Aujourd’hui, l’une des raisons du refus de la réforme par les fonctionnaires ivoiriens réside dans le fait qu’ils se sentent spoliés par cette réforme. Le régime par répartition peut être source d’iniquité, puisqu’il repose sur le principe que les actifs d’aujourd’hui financent les vieux d’aujourd’hui. Mais il n’y a pas de garantie que ces jeunes actifs, qui seront les vieux de demain, bénéficient à leur tour de leurs pensions. En effet, lorsque le système fera face à de nouvelles difficultés, ce qui est inéluctable si on poursuit avec le système actuel, la pension sera réduite ou non payée même si les bénéficiaires ont cotisé plus auparavant. Ce système de retraite par répartition empêche la liberté de chacun de préparer sa retraite comme il l’entend (années d’activité, cotisations), et transmettre totalement ses économies à qui bon lui semble en cas de décès. Par exemple, selon la réforme de 2012, le conjoint du fonctionnaire décédé ne peut jouir de la pension que lorsqu’il aura atteint l’âge auquel le fonctionnaire décédé aurait pu jouir de la pension s’il était en vie.

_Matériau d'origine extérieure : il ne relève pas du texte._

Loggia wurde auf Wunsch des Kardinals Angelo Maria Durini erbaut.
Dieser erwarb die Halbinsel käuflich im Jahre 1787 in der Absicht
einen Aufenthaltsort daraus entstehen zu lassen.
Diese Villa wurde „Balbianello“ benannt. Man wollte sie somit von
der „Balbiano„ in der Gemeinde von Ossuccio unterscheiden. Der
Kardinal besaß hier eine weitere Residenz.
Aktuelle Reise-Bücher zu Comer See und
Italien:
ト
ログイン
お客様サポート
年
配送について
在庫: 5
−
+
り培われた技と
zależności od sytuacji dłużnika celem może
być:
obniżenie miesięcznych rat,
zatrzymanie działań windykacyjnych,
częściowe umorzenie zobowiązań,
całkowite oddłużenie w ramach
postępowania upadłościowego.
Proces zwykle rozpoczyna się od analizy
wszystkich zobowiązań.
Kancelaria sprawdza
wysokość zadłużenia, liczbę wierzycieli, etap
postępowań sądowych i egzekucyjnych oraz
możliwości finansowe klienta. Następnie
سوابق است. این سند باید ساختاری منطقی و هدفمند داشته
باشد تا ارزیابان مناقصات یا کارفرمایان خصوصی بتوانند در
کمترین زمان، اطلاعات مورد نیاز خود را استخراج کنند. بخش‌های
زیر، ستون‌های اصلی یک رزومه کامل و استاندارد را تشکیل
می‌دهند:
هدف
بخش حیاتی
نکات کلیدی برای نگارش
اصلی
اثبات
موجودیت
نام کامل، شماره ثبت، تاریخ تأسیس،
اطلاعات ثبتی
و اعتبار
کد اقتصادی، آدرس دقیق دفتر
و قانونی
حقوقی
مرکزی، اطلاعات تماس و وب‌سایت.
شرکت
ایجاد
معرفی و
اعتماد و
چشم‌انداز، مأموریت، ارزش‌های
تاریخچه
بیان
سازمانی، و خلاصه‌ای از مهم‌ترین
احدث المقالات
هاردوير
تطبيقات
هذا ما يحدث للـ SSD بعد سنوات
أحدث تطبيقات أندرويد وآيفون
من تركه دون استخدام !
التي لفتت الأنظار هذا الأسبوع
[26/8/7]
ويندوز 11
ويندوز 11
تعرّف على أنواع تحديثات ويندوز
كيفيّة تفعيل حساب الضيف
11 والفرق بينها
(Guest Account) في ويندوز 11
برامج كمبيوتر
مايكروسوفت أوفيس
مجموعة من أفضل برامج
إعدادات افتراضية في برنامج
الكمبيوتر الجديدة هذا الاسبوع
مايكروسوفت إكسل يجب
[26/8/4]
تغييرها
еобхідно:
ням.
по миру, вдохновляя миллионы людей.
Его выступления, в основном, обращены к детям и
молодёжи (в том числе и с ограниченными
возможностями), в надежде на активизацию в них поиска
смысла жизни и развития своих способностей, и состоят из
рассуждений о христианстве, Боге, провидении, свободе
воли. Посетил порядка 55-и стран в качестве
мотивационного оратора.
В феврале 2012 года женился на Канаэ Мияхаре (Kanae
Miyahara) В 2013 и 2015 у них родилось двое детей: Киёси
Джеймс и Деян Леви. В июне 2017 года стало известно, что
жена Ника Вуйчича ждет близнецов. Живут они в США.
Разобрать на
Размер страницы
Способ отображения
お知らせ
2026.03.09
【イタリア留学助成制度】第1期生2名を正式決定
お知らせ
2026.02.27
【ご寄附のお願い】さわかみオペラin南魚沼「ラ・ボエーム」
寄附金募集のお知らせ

Face aux difficultés du système par répartition et à la contestation de la réforme, il est important de changer de paradigme en adoptant la capitalisation. Le régime par capitalisation a beaucoup d’avantages. D’abord, la capitalisation est peu sensible aux déséquilibres dus à la dégradation de la structure démographique. Ensuite, le régime par capitalisation est plus équitable. L’équité requiert en effet que les pensions soient proportionnelles aux cotisations et qu’à contributions égales tous les retraités aient une pension comparable. Sur la base d’un contrat individuel, chaque assuré reçoit exactement ce à quoi il a droit. Quant à la liberté et à la responsabilité, l’âge de la retraite est une affaire de choix personnel aussi bien que le taux de cotisation. Chacun doit être responsable de la gestion de son patrimoine. Du point de vue de l’efficacité du système, il faut noter qu’en cas de stabilité monétaire, lorsque les taux de capitalisation sont intéressants, les rendements nominaux sont très avantageux. Au niveau de l’efficacité macro-économique, la capitalisation permet la collecte d’une épargne suffisante pour l’investissement. Enfin, son efficacité financière réside dans sa capacité à constituer des réserves permettant d’assurer l’équilibre. Cependant, pour que le régime par capitalisation marche, il faudrait satisfaire certains préalables. Il s’agit, entre autres, d’un système bancaire et financier sain et développé et d’une stabilité monétaire. Cela permet d’avoir des produits financiers diversifiés et moins risqués et une inflation maîtrisée.
En définitive, s’il est vrai que le système de retraite ivoirien mérite d’être réformé, le gouvernement ivoirien n’a pas réalisé la réforme appropriée. Car nous ne pouvons augmenter indéfiniment l’âge de départ à la retraite, les taux de cotisations et réduire la pension au moment où le coût de la vie devient de plus en plus élevé.
KRAMO Germain, Chercheur associé au CIRES, Côte d’Ivoire.
Article publié en collaboration avec Libre Afrique.